当临摹到第三遍的时候,他的手忽然顿住了。
因为他震惊发现,如果把纸上的符文旋转,再翻转,就跟天元鼎上某个符文完全重合。
叶北玄盯着纸上的符文,指尖微微攥紧。
天元鼎上的符文并非随意刻上去的。
它们是按照某种规则排列。
而这个规则,就藏在这三十六个基础符文里!
他闭上双眼,深吸一口气,努力让自己的心情恢复平静。
随着课程深入,他的眼神也越发明亮。
陈课结束后,叶北玄没有直接回宿舍,而是去了藏书楼。
他在一楼的书架前翻出了三本关于基础符文的书,准备借回去看。
负责看管藏书楼的老翁,双眼浑浊,却乐此不疲的翻看书籍。
看到叶北玄抱着一摞书过来,乐呵问道:“新生?”
“是。”叶北玄点点头。
老翁瞥了一眼他怀里的书籍,说道:“这几本基础的不错,先看懂了再借进阶的。”
叶北玄:“多谢老先生。”
他抱着书走出藏书楼,天色暗了下来。
县学的院子里亮着几盏灯笼,光线昏黄。
远处演武场上还有人在练武,兵器的碰撞声接连响起。
稍微看了会儿,叶北玄转身回到宿舍。
此时的孙大友已经躺在床上,手里拿着一本丹课的基础教材,看得直打哈欠。
见叶北玄进来,他把书往脸上一盖,哭丧着说:“叶玄,你说咱们能不能跟山长说说,只学武课和文课?”
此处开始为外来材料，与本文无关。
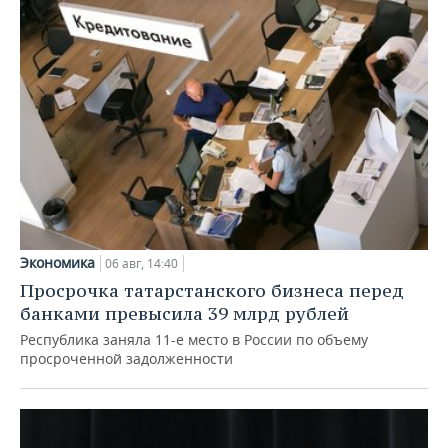
Экономика
06 авг, 14:40
Просрочка татарстанского бизнеса перед
банками превысила 39 млрд рублей
Республика заняла 11-е место в России по объему
просроченной задолженности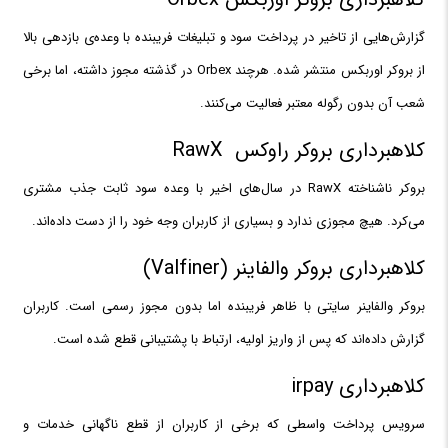
گزارش‌هایی از تاخیر در پرداخت سود و تبلیغات فریبنده با وعده‌ی بازدهی بالا
از بروکر اوربکس منتشر شده. هرچند Orbex در گذشته مجوز داشته، اما برخی
شعب آن بدون رگوله معتبر فعالیت می‌کنند.
کلاهبرداری بروکر راوکس RawX
بروکر ناشناخته RawX در سال‌های اخیر با وعده سود ثابت جذب مشتری
می‌کرد. هیچ مجوزی ندارد و بسیاری از کاربران وجه خود را از دست داده‌اند.
کلاهبرداری بروکر والفاینر (Valfiner)
بروکر والفاینر سایتی با ظاهر فریبنده اما بدون مجوز رسمی است. کاربران
گزارش داده‌اند که پس از واریز اولیه، ارتباط با پشتیبانی قطع شده است.
کلاهبرداری irpay
سرویس پرداخت واسطی که برخی از کاربران از قطع ناگهانی خدمات و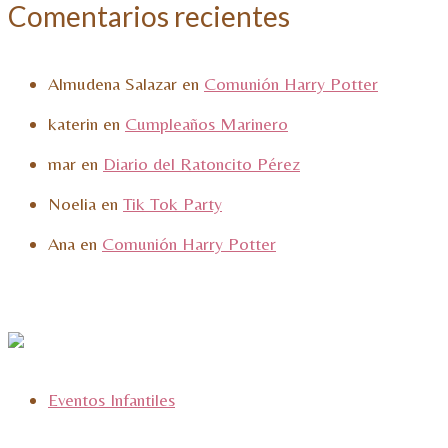
Comentarios recientes
Almudena Salazar
en
Comunión Harry Potter
katerin
en
Cumpleaños Marinero
mar
en
Diario del Ratoncito Pérez
Noelia
en
Tik Tok Party
Ana
en
Comunión Harry Potter
Eventos Infantiles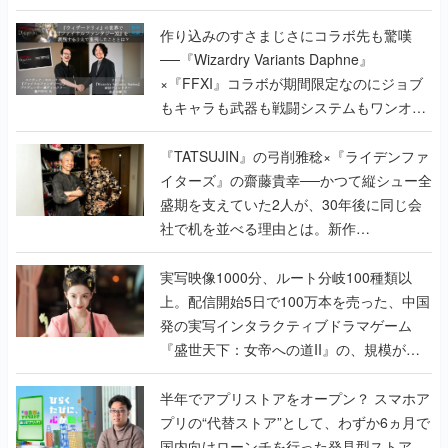
作り込みのすさまじさにコラボ先も驚嘆
──『Wizardry Variants Daphne』
×『FFXI』コラボが期間限定なのにジョブ
もキャラも武器も戦闘システムもワンオフ
で作り込まれた理由を両ディレクターに聞
く
『TATSUJIN』の弓削雅稔×『ライデンファ
イターズ』の齋藤貴幸──かつて縦シュー全
盛期を支えていた2人が、30年後に同じ会
社で机を並べる理由とは。新作
『TATSUJIN EXTREME』で初タッグを組
んだレジェンド2人に訊く開発秘話
実写映像1000分、ルート分岐100種類以
上。配信開始5日で100万本を売った、中国
発の実写インタラクティブドラマゲーム
『盛世天下：女帝への道II』の、規模が違
うこだわりをプロデューサーに聞いた
半年でアプリストアをオープン？ スマホア
プリの“代替ストア”として、わずか6ヵ月で
国内向けローンチを行った発見型ストア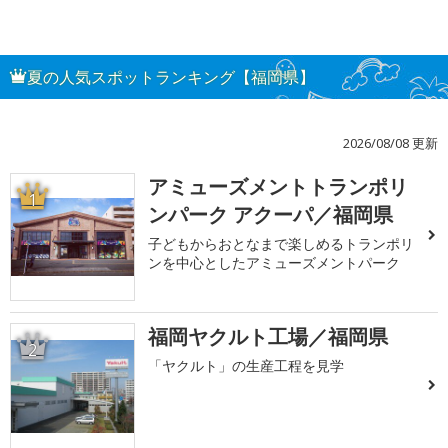
夏の人気スポットランキング【福岡県】
2026/08/08 更新
アミューズメントトランポリ
1
ンパーク アクーパ／福岡県
子どもからおとなまで楽しめるトランポリ
ンを中心としたアミューズメントパーク
福岡ヤクルト工場／福岡県
2
「ヤクルト」の生産工程を見学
“丹课和阵课实在太难了,我到现在都没认清三十六个基础符文。”
叶北玄将书籍放下,头也不回道:“你觉得呢?”
“我觉得不行。”
孙大友把书从脸上拿下来,叹了口气,“算了,硬着头皮学吧。反正还有好几个月,我就不信我学不会。”
叶北玄没有理会他,而是消化着阵课上的内容。
那个聚字符文,他已经在心里画了上百遍。
每一遍画完,他都会把它和天元鼎上对应的那个符文做对比。
刚开始的时候,两者的差距很大。
但随着他画得越来越熟练,那些差距在一点一点地缩小。
天元鼎上的符文之所以看起来跟他画的符文不一样,是因为它不是一个单独的符文。
而是多个符文叠加、融合之后形成的符文。
就像一个字被写成了草书,笔画连在一起,但骨子里的结构还是那个字。
叶北玄内视己身,在丹田处观察天元鼎。
屋内有孙大友在,他虽然信任孙大友,但天元鼎关乎的秘密太深,没必要惹来不必要的麻烦。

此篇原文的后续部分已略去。